Mafia sicilienne : après la mort de Toto Riina, que reste-t-il de Cosa Nostra ?

International|Sebastian Compagnon| 17 novembre 2017, 16h35

Le Parisien

La célèbre organisation criminelle est affaiblie par la répression. Moins puissante que la ‘Ndrangheta calabraise, elle reste toutefois influente dans ses fiefs historiques.

La mort de Toto Riina clôt un chapitre particulièrement long et violent dans l’histoire de Cosa Nostra. Pour autant, la disparition du « parrain des parrains » ne signifie pas la fin de la légendaire mafia sicilienne. Grâce à son omerta et ses soutiens familiaux, cette organisation criminelle a su s’adapter à toutes les époques.

Sur le terrain, Cosa Nostra demeure puissante et influente dans ses fiefs historiques de Sicile, où les marchés publics et racket des entreprises (pizzo) continuent d’assurer de confortables rentrées de cash.

« Régulièrement, des mafieux sont arrêtés, explique au Parisien Fabrice Rizzoli*, docteur en sciences politiques, spécialiste de la mafia et du crime organisé. Mais ils continuent de racketter les petits commerçants au quotidien. Sans oublier que beaucoup de mafieux ont de l’argent de côté et des entreprises légales, dans les déchets, l’énergie ou le bâtiment ».

Une organisation très surveillée

Les opérations de répression l’ont toutefois obligée à céder du terrain et à se faire plus discrète. « Par rapport aux années 60, 70 et 80, Cosa Nostra est affaiblie. Les magistrats arrivent à démanteler tout de suite la réunion d’une commission provinciale, cette organisation pyramidale qui faisait son succès », poursuit Fabrice Rizzoli.

Le travail de sape de la justice a commencé dans les années 1990. A l’époque, l’autorité de l’Etat italien vacille sous les coups de boutoir de la mafia, notamment sicilienne. L’appareil étatique se ressaisit en renforçant son arsenal législatif et en se dotant d’une direction anti-mafia spécialisée dans la lutte contre le crime organisé.

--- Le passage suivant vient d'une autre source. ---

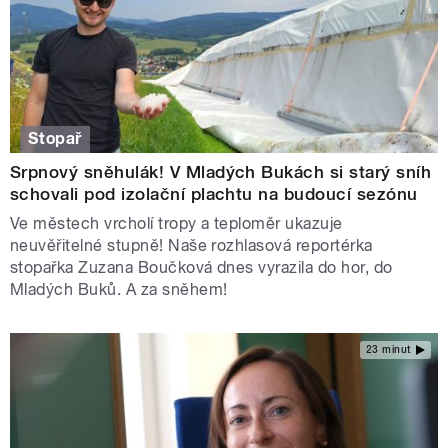
Stopař
Srpnový sněhulák! V Mladých Bukách si starý sníh
schovali pod izolační plachtu na budoucí sezónu
Ve městech vrcholí tropy a teploměr ukazuje
neuvěřitelné stupně! Naše rozhlasová reportérka
stopařka Zuzana Boučková dnes vyrazila do hor, do
Mladých Buků. A za sněhem!
23 minut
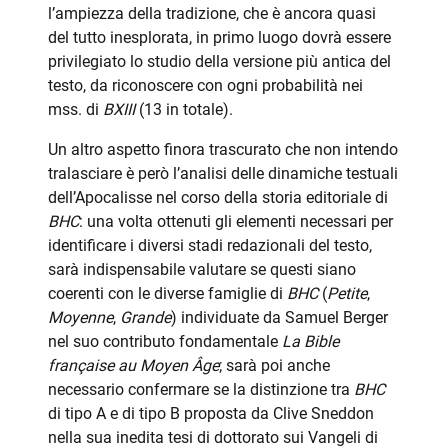
l’ampiezza della tradizione, che è ancora quasi
del tutto inesplorata, in primo luogo dovrà essere
privilegiato lo studio della versione più antica del
testo, da riconoscere con ogni probabilità nei
mss. di
BXIII
(13 in totale).
Un altro aspetto finora trascurato che non intendo
tralasciare è però l’analisi delle dinamiche testuali
dell’Apocalisse nel corso della storia editoriale di
BHC
: una volta ottenuti gli elementi necessari per
identificare i diversi stadi redazionali del testo,
sarà indispensabile valutare se questi siano
coerenti con le diverse famiglie di
BHC
(
Petite
,
Moyenne
,
Grande
) individuate da Samuel Berger
nel suo contributo fondamentale
La Bible
française au Moyen Âge
; sarà poi anche
necessario confermare se la distinzione tra
BHC
di tipo A e di tipo B proposta da Clive Sneddon
nella sua inedita tesi di dottorato sui Vangeli di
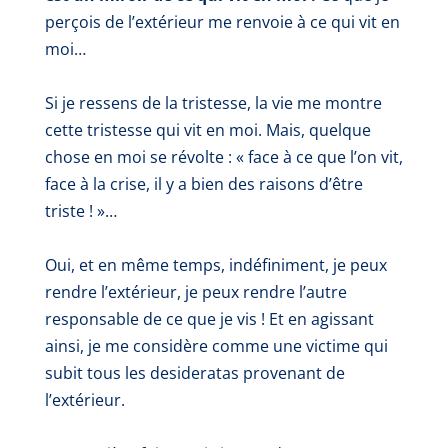
perçois de l’extérieur me renvoie à ce qui vit en
moi…
Si je ressens de la tristesse, la vie me montre
cette tristesse qui vit en moi. Mais, quelque
chose en moi se révolte : « face à ce que l’on vit,
face à la crise, il y a bien des raisons d’être
triste ! »…
Oui, et en même temps, indéfiniment,
je peux
rendre l’extérieur, je peux rendre l’autre
responsable de ce que je vis !
Et en agissant
ainsi, je me considère comme une victime qui
subit tous les desideratas provenant de
l’extérieur.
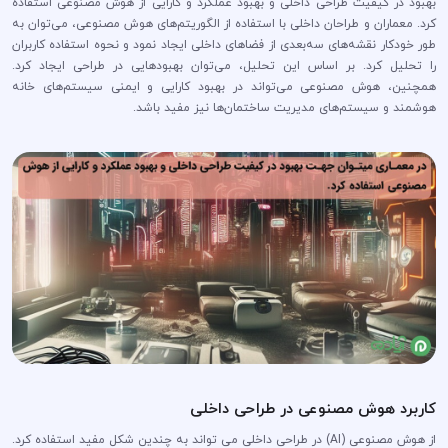
بهبود در کیفیت طراحی داخلی و بهبود عملکرد و کارایی از هوش مصنوعی استفاده
کرد. معماران و طراحان داخلی با استفاده از الگوریتم‌های هوش مصنوعی، می‌توان به
طور خودکار نقشه‌های سه‌بعدی از فضاهای داخلی ایجاد نمود و نحوه استفاده کاربران
را تحلیل کرد. بر اساس این تحلیل، می‌توان بهبودهایی در طراحی ایجاد کرد.
همچنین، هوش مصنوعی می‌تواند در بهبود کارایی و ایمنی سیستم‌های خانه
هوشمند و سیستم‌های مدیریت ساختمان‌ها نیز مفید باشد.
کاربرد هوش مصنوعی در طراحی داخلی
از هوش مصنوعی (AI) در طراحی داخلی می تواند به چندین شکل مفید استفاده کرد.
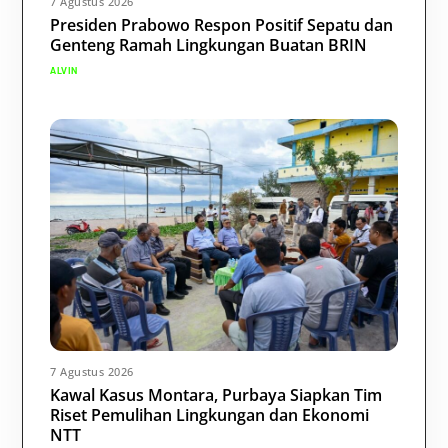
7 Agustus 2026
Presiden Prabowo Respon Positif Sepatu dan
Genteng Ramah Lingkungan Buatan BRIN
ALVIN
7 Agustus 2026
Kawal Kasus Montara, Purbaya Siapkan Tim
Riset Pemulihan Lingkungan dan Ekonomi
NTT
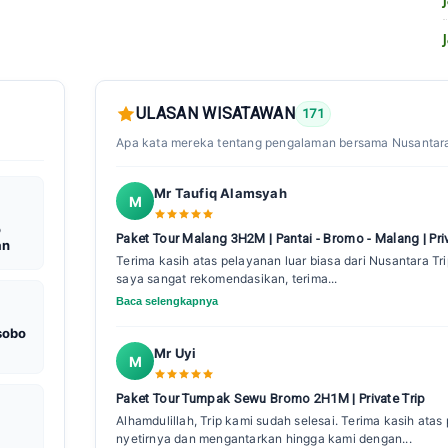
ULASAN WISATAWAN
171
Apa kata mereka tentang pengalaman bersama Nusantara
Mr Taufiq Alamsyah
M
o
Paket Tour Malang 3H2M | Pantai - Bromo - Malang | Pri
an
Terima kasih atas pelayanan luar biasa dari Nusantara Tr
saya sangat rekomendasikan, terima...
Baca selengkapnya
sobo
Mr Uyi
M
Paket Tour Tumpak Sewu Bromo 2H1M | Private Trip
Alhamdulillah, Trip kami sudah selesai. Terima kasih ata
nyetirnya dan mengantarkan hingga kami dengan...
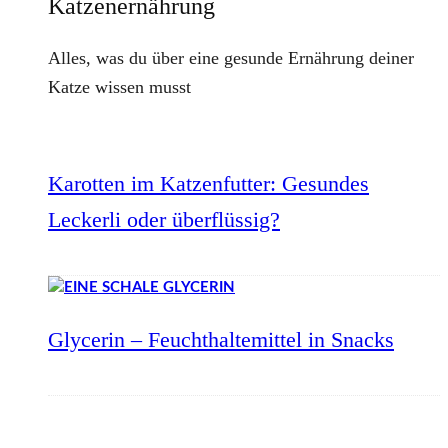
Katzenernährung
Alles, was du über eine gesunde Ernährung deiner
Katze wissen musst
Karotten im Katzenfutter: Gesundes
Leckerli oder überflüssig?
Glycerin – Feuchthaltemittel in Snacks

« Grâce à une lutte acharnée menée par la magistrature, les forces de l’ordre, mais aussi avec le soutien de larges pans de la population pendant des années, nous avons certainement affaibli l’appareil militaire de la mafia » en Sicile, estime le procureur Ambrogio Cartosia, qui a travaillé pendant plus de 20 ans au pôle anti-mafia.

Pris dans les mailles de la justice, les cadres de Cosa Nostra ont aussi perdu leur relais dans la classe politique. « Aujourd’hui, il y a toujours des élus prêts à se faire élire avec les voix de la mafia, constate Fabrice Rizzoli. Mais ce ne sont plus les mêmes relais qu’à l’époque de la démocratie chrétienne de Giulio Andreotti, ancien Premier ministre condamné dans les années 1980 pour complicité avec la mafia ».

Plus discrète mais toujours là

Cosa Nostra est loin d’être brisée, affirment toutefois des magistrats italiens. Elle est simplement beaucoup plus discrète, renonçant aux exécutions et aux crimes de sang de l’époque Riina. « Il n’y a plus d’homicides, ou ils sont rares », explique Ambrogio Cartosia.

La mafia de Sicile a mis à jour ses méthodes pour étendre son influence sans forcément faire couler le sang. « Il me semble que Cosa Nostra est bien plus présente qu’avant dans les structures politiques, elle a repris le contrôle du territoire. Elle agit d’une manière différente. Moins militaire, moins sanguinaire, mais très efficace », ajoute le procureur.

Devancée par la ‘Ndrangheta calabraise

Bien enracinée sur son île, Cosa Nostra a cependant reculé face aux organisations criminelles concurrentes. La ‘Ndrangheta, la mafia calabraise, contrôlerait près de 80 % du trafic de cocaïne en Europe. Elle est la mafia italienne la plus puissante dans le monde, avec environ 8000 membres, versés dans le trafic de stupéfiants, le racket et la contrebande.

« Dans les années 1970, Cosa Nostra avait le monopole de l’exportation d’héroïne vers les Etats-Unis et le Canada. Aujourd’hui elle doit quémander à la mafia calabraise de la drogue pour la vendre chez elle… », remarque Fabrice Rizzoli.

Toutefois, La ‘Ndrangheta, tout comme la Camorra, ne jouit pas de la même aura que les Corleone et consorts dans l’imaginaire populaire.

Fabrice Rizzoli, également président de l’association Crim’HALT, est l’auteur de « La mafia de A à Z », aux éditions Tim Buctu.